■ Task to complete:
Reproduce the article on meme coins below in full, word for word, keeping its headings and paragraph breaks.

■ Page extract:
------------------------------------------------

Meme Coins: A Moment Of Levity Over Real Value

Meme Coins Lead The Way, But For How Long?

Meme Coins: A Moment Of Levity Over Real Value

Dogecoin, a popular meme-based cryptocurrency favoured by billionaire Elon Musk, is now trading at a market cap of $38 billion. The coin, having started as a joke on the cryptocurrency trend in 2013, is now rivalling some of the largest digital tokens in the world.

Shiba Inu, another cryptocurrency inspired by the Japanese dog meme, was born in August 2020 as a repetitive joke about crypto rallies. Today, it has a market cap of $40 billion. This coin, too, has gained prominence thanks to Musk.

According to the crypto exchange WazirX, Shiba Inu clocked an all-time high 24-hour trading volume of over $560 million on Oct. 27. The coin soared on speculation that it might be listed on the Robinhood exchange.

------------------------------------------------

■ Provided material:

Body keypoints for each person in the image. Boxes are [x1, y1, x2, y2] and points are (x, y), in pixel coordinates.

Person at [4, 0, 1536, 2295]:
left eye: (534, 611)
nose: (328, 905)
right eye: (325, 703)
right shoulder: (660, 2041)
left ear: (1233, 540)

------------------------------------------------

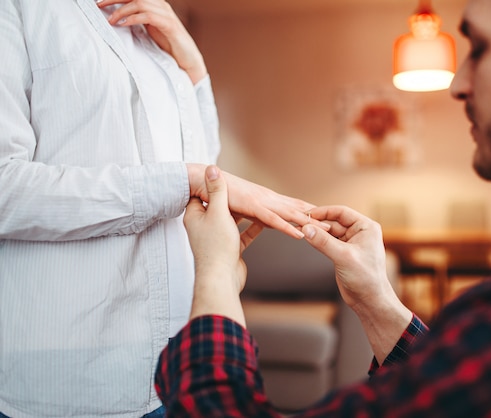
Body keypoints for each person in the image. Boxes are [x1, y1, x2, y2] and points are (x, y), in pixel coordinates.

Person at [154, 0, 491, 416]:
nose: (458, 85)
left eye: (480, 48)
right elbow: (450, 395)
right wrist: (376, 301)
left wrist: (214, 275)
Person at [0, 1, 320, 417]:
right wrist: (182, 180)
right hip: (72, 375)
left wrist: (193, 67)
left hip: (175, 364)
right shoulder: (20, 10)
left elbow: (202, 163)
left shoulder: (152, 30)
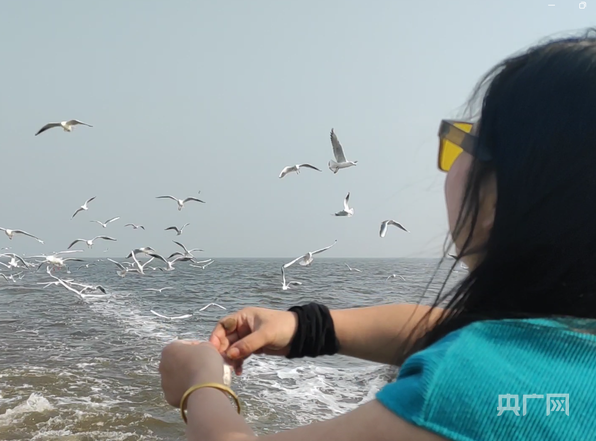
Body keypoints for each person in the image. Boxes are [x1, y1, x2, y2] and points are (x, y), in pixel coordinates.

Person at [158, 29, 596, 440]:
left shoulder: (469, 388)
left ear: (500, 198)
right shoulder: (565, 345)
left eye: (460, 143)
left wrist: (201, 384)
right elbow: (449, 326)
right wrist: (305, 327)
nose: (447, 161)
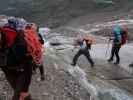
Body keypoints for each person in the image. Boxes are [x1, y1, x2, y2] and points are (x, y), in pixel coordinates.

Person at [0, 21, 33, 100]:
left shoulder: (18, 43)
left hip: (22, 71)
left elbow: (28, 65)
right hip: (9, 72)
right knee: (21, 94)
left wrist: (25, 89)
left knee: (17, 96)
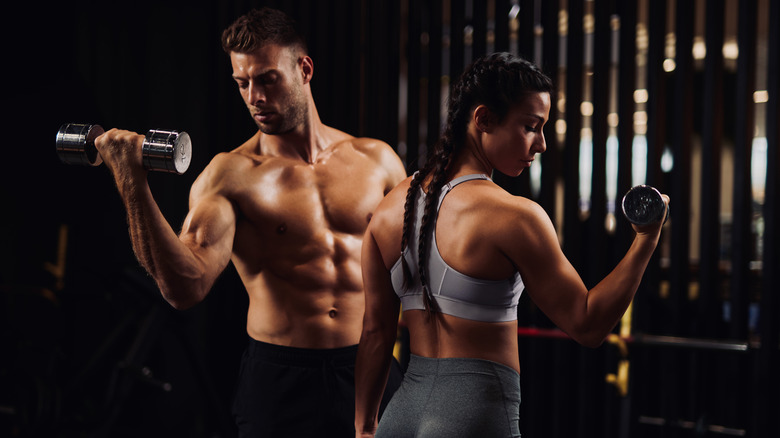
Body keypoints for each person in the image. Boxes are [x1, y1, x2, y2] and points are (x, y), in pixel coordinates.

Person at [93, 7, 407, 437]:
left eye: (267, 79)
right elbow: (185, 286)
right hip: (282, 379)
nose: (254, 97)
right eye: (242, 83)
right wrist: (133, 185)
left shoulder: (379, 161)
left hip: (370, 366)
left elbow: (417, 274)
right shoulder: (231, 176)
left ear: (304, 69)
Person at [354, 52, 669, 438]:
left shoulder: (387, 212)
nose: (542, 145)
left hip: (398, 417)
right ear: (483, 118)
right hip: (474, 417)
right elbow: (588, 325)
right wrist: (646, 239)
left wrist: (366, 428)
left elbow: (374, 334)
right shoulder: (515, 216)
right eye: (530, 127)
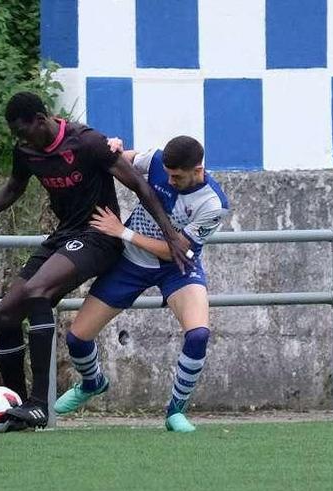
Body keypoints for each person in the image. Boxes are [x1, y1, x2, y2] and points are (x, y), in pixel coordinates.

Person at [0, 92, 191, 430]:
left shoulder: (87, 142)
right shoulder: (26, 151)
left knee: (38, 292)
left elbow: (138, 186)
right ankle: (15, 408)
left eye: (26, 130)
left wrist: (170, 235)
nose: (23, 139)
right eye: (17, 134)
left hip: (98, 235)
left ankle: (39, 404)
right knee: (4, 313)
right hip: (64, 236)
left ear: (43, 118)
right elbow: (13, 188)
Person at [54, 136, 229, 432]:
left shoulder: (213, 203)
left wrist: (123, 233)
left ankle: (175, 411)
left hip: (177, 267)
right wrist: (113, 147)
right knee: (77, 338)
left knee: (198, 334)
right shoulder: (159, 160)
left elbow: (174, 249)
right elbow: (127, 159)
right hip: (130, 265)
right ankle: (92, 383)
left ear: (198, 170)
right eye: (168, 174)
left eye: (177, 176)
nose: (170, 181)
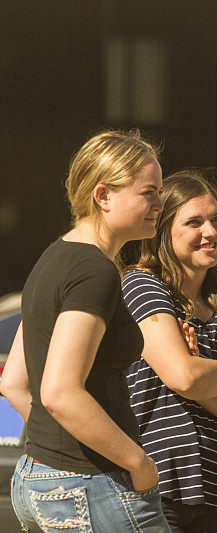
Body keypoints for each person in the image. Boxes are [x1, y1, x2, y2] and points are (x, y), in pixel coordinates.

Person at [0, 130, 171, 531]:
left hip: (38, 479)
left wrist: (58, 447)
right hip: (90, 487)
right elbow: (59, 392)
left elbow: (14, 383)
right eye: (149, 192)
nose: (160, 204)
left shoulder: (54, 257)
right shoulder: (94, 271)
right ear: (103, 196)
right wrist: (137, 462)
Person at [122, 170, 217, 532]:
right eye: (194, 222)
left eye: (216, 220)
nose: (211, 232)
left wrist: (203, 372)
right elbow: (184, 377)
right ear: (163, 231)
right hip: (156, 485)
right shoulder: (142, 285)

------------------------------------------------

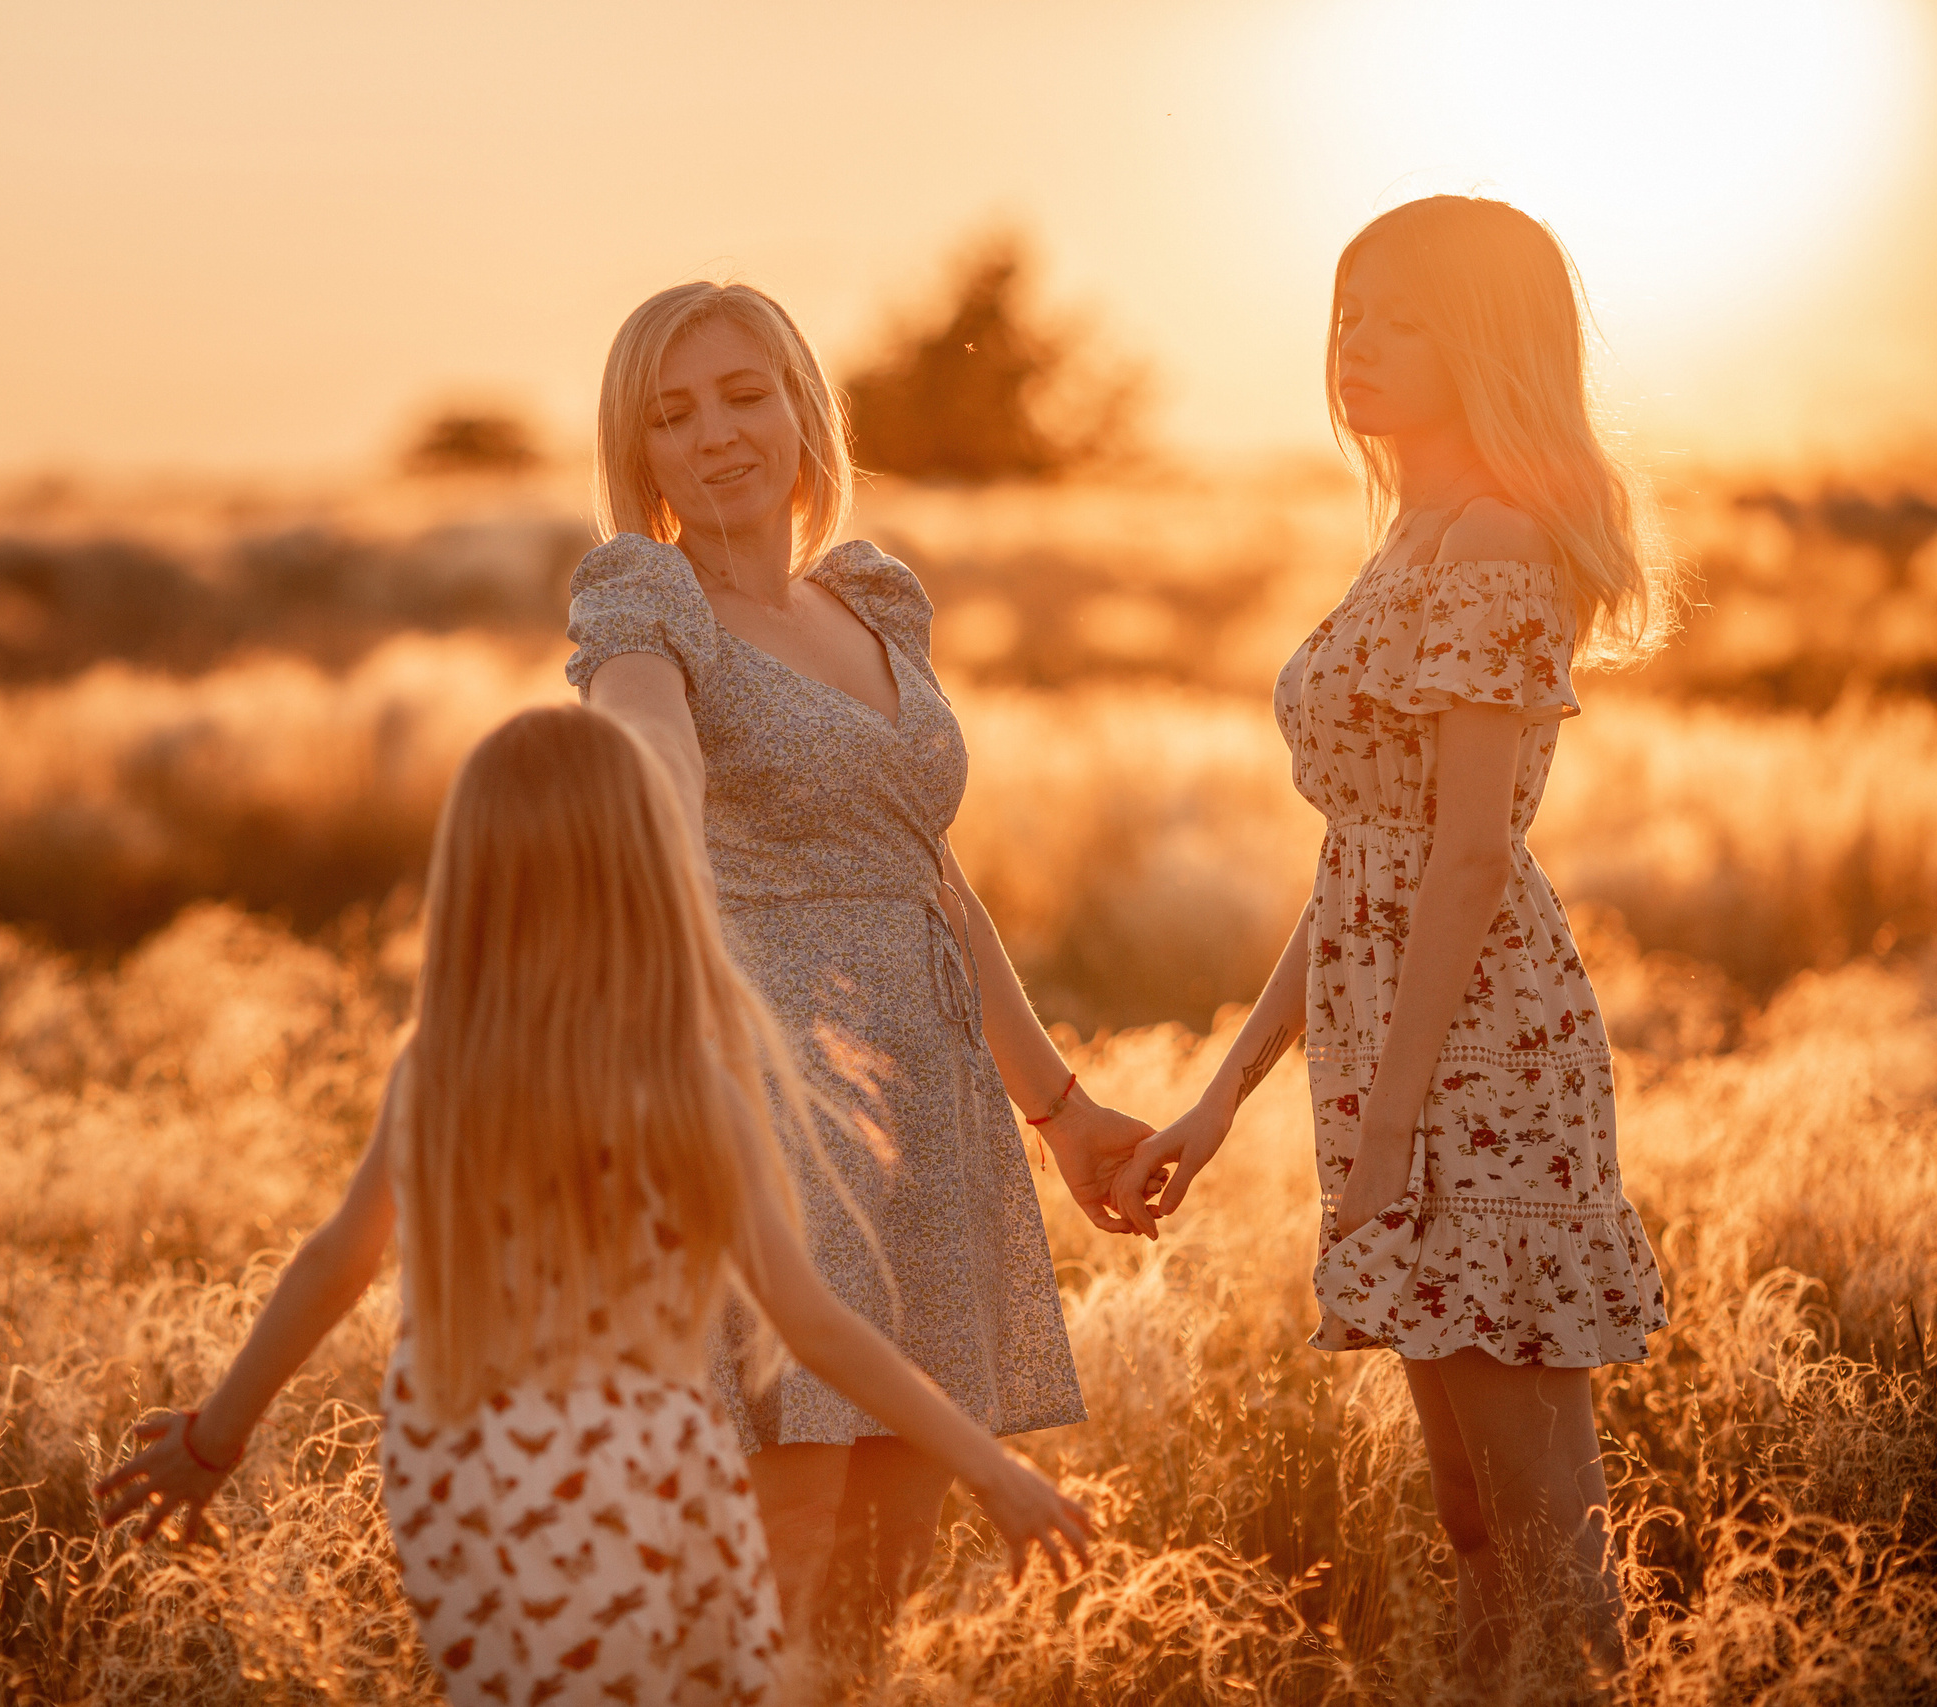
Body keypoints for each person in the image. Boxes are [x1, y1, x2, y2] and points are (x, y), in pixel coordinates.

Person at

------------------------------------------------

■ Reply:
Meme Coins: A Moment Of Levity Over Real Value

Meme Coins Lead The Way, But For How Long?

Meme Coins: A Moment Of Levity Over Real Value

Dogecoin, a popular meme-based cryptocurrency favoured by billionaire Elon Musk, is now trading at a market cap of $38 billion. The coin, having started as a joke on the cryptocurrency trend in 2013, is now rivalling some of the largest digital tokens in the world.

Shiba Inu, another cryptocurrency inspired by the Japanese dog meme, was born in August 2020 as a repetitive joke about crypto rallies. Today, it has a market cap of $40 billion. This coin, too, has gained prominence thanks to Musk.

According to the crypto exchange WazirX, Shiba Inu clocked an all-time high 24-hour trading volume of over $560 million on Oct. 27. The coin soared on speculation that it might be listed on the Robinhood exchange.